Soft skis however have a disadvantage in soft, wet conditions, when the ski can suck more because it is all deeper into the substrate, but a nice thin clister job will help, or gliding the skin with glider spray will stop it becoming water logged and 'sucking' - which was quite extreme one day last week for me as the sun worked its way up a good downhill - it felt like being on a bike and slamming the brakes on as the skin entered a suck from being waterlogged! 

Now I put height at the bottom here, where as traditionally it was at the top. It could be that you rather like a bit of skating, or combi skiing under way just for fun, and are happy to pole along at your own sweet pace. Alternatively you may have poor tramlines or none at all, and need to find both grip and glide on beaten down flat snow.
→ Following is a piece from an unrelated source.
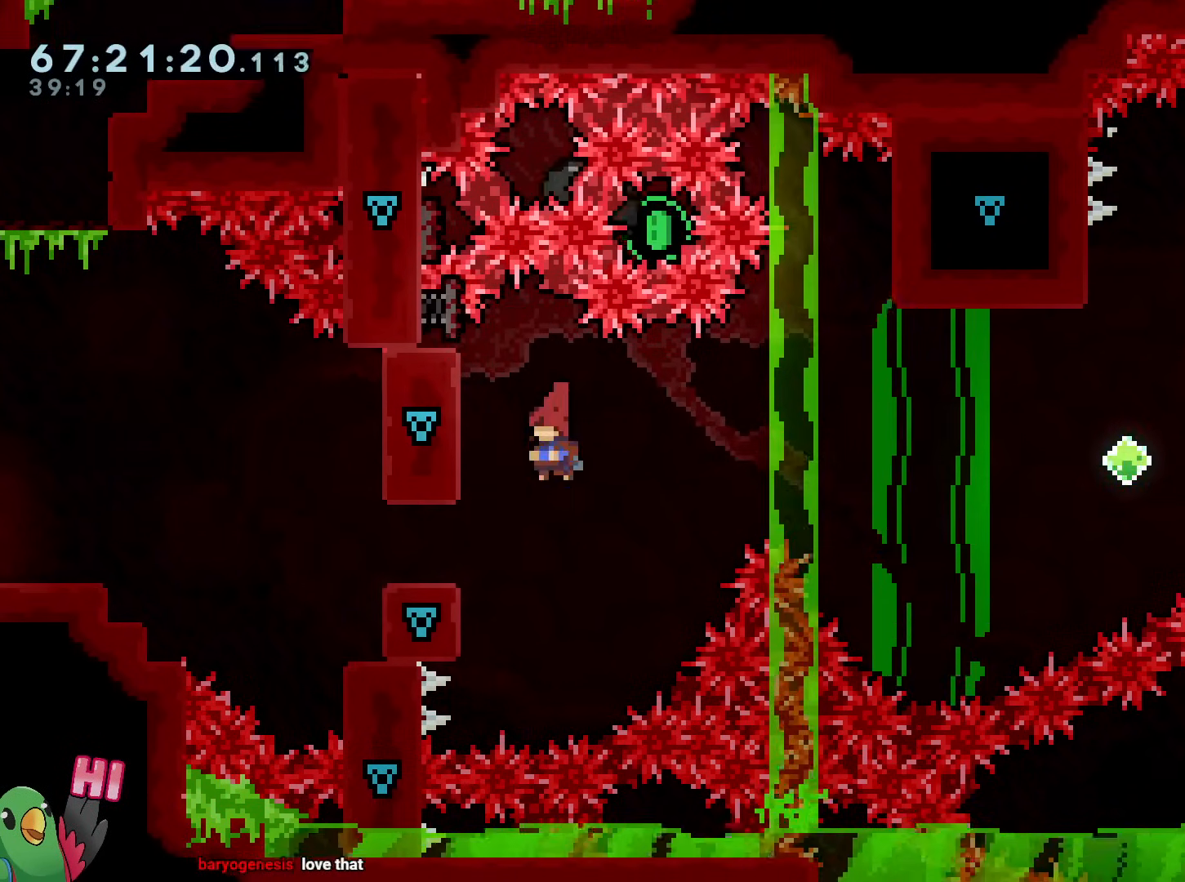
{"buttons": ["B", "R1"], "left_stick": "down-right", "right_stick": "center", "events": [[50, "Y", "down"], [134, "Y", "up"], [234, "B", "down"], [234, "left_stick", "down-right"], [317, "R1", "down"]]}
Here a higher amount of stiffness would be what to get, but not so high that you would struggle to get kick-grip.

Height has something to say with stability of the ski and balance such that the leverage of your body is matched by the legnth of the ski, but as said above, it is kind of a rough guide. Some manufacturers like fischer, have a 'short cut' design which is really saying you get a bit better spring from a shorter ski than would be traditional. My racing ski fits I have looked at, are all up at the very longest in the range, from 208 to 212 cm (2.08m- 2.11m) long due to my imodest total weight. 

Vary Your Wax Zone with Conditions

Once you understand the relationship between style, ability, weight and conditions, you can think about what length of wax zone will help get the most out of your skis. 
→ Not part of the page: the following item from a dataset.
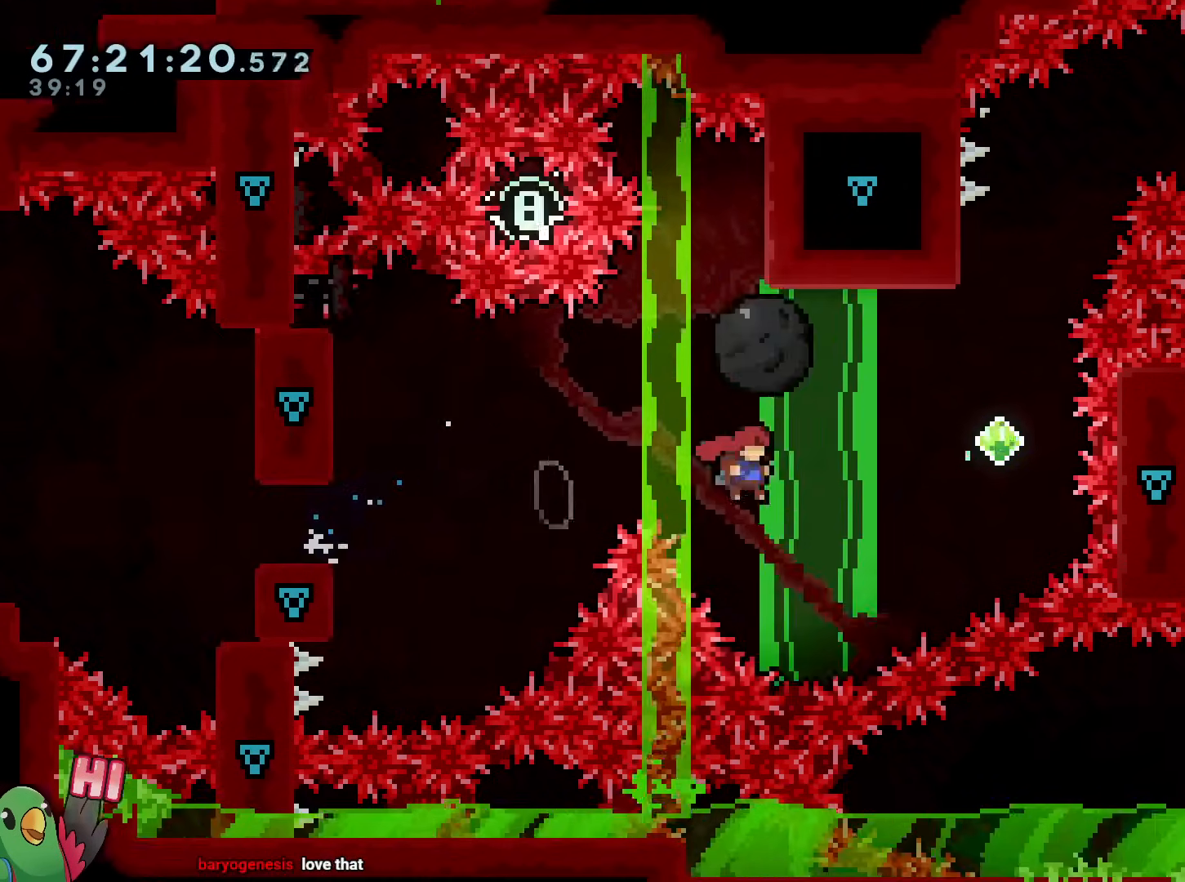
{"buttons": ["B"], "left_stick": "up", "right_stick": "center", "events": [[383, "R1", "up"], [400, "left_stick", "up-right"], [450, "left_stick", "up"]]}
In softer, cold, new snow conditions you can choose to use a very hard base wax on the legnth of the zone, green or white, while then applying the day wax a good few inches back in, and perhaps stopping a couple of inches in from the heel towards the midsole. Go out and do some test kicks once the ski cools that is. You may get away with the day's wax just under the 'pocket' of the ski where there will usually be crystals when ever you care to look.

 A lighter skier can also use a slightly softer wax, so you could use a purple in the middle of the "pyramid" ie under the boot sole,  if you find the traction a little lacking  - even as cold as minus ten in new snow. The same will be true of a harder ski, which you may compensate for with a 'pyramid peak' of softer wax when conditions are soft.

Fluctuating 'zero' conditions are annoying because you get icing on the ski, or suck if water starts to form under the ski. Some skiers use a combination of a flourinated purple on some of the lenght of the foremost half of the kick zone, as far as the toes of the boot/binding area, and then stop here and use a clister under the sole in the 'pocket' which does not reach as far back as the heel. Thus any crystals which do get picked up will created minimal friction in the glide, and you get a good combination of grip as the temperature rises and falls.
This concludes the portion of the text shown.